*213The opinion of the court was delivered by
Reed, J.Harrison Robbins did business in Philadelphia, but resided and was assessed in Merchantsville, Camden county, in the year 1874.
He owed $16,000 to parties residing in New Jersey.
He failed to make, sign and deliver to the assessor the statement required by the twentieth section in the act of 1866.
He applied to the commissioners of appeal for a reduction of said debts, upon the ground that the assessor never called upon him for a statement.
The evidence shows that the prosecutor was ignorant of the time of making the assessment; and that he expected the assessor to call upon him; and that the assessor never did so.
Nothing appears to invalidate the assessment itself.
The personal examination of the prosecutor, by the assessor, was not essential to the legality of the assessment.
He had a right to employ a variety of ways to inform himself of the value of the taxable property. The State, Keeler, pros., v. Tindall, Collector, 7 Vroom 97.
That he employed none of these means, is not shown.
It is, nevertheless, insisted, that the failure of the assessor to call upon the prosecutor, afforded a reason for relief from the commissioners of appeal.
This can only be tenable upon the ground that this comes within the meaning of unavoidable accident.
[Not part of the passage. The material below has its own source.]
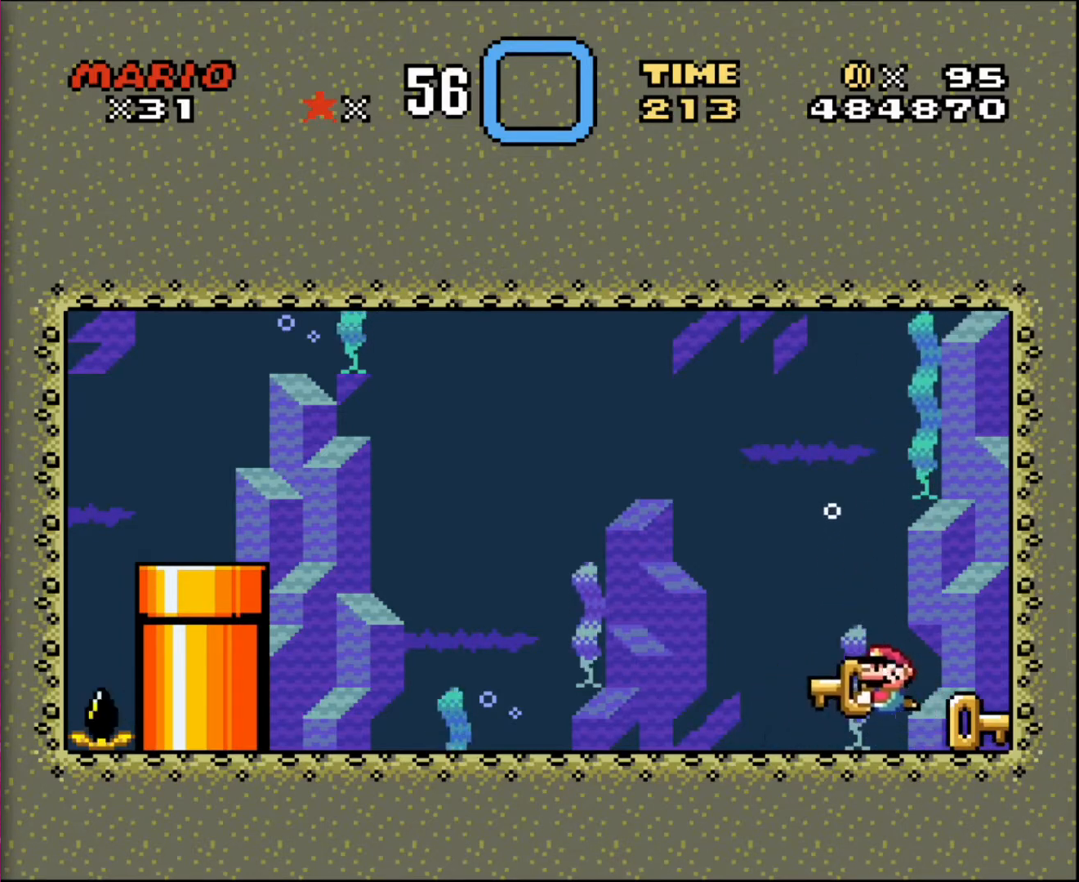
{"buttons": ["DPAD_RIGHT"], "events": [[133, "DPAD_DOWN", "down"], [167, "DPAD_LEFT", "up"], [334, "DPAD_RIGHT", "down"], [367, "DPAD_RIGHT", "up"], [400, "DPAD_DOWN", "up"], [400, "DPAD_RIGHT", "down"]]}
Such an idea cannot be entertained.
The privilege of a reduction depended upon the act of the prosecutor. It was dependent upon the delivery of the statement. State, Perkins, pros., v. Bishop, Collector, 5 Vroom 45.
The burden was upon him to effect that delivery to the assessor, or by leaving it at his office, or at his residence, with a proper person.
Nothing but an unavoidable inability to accomplish such delivery would afford an excuse, and empower the commissioners of appeal to entertain the application for a reduction.
The assessment should be affirmed, with costs.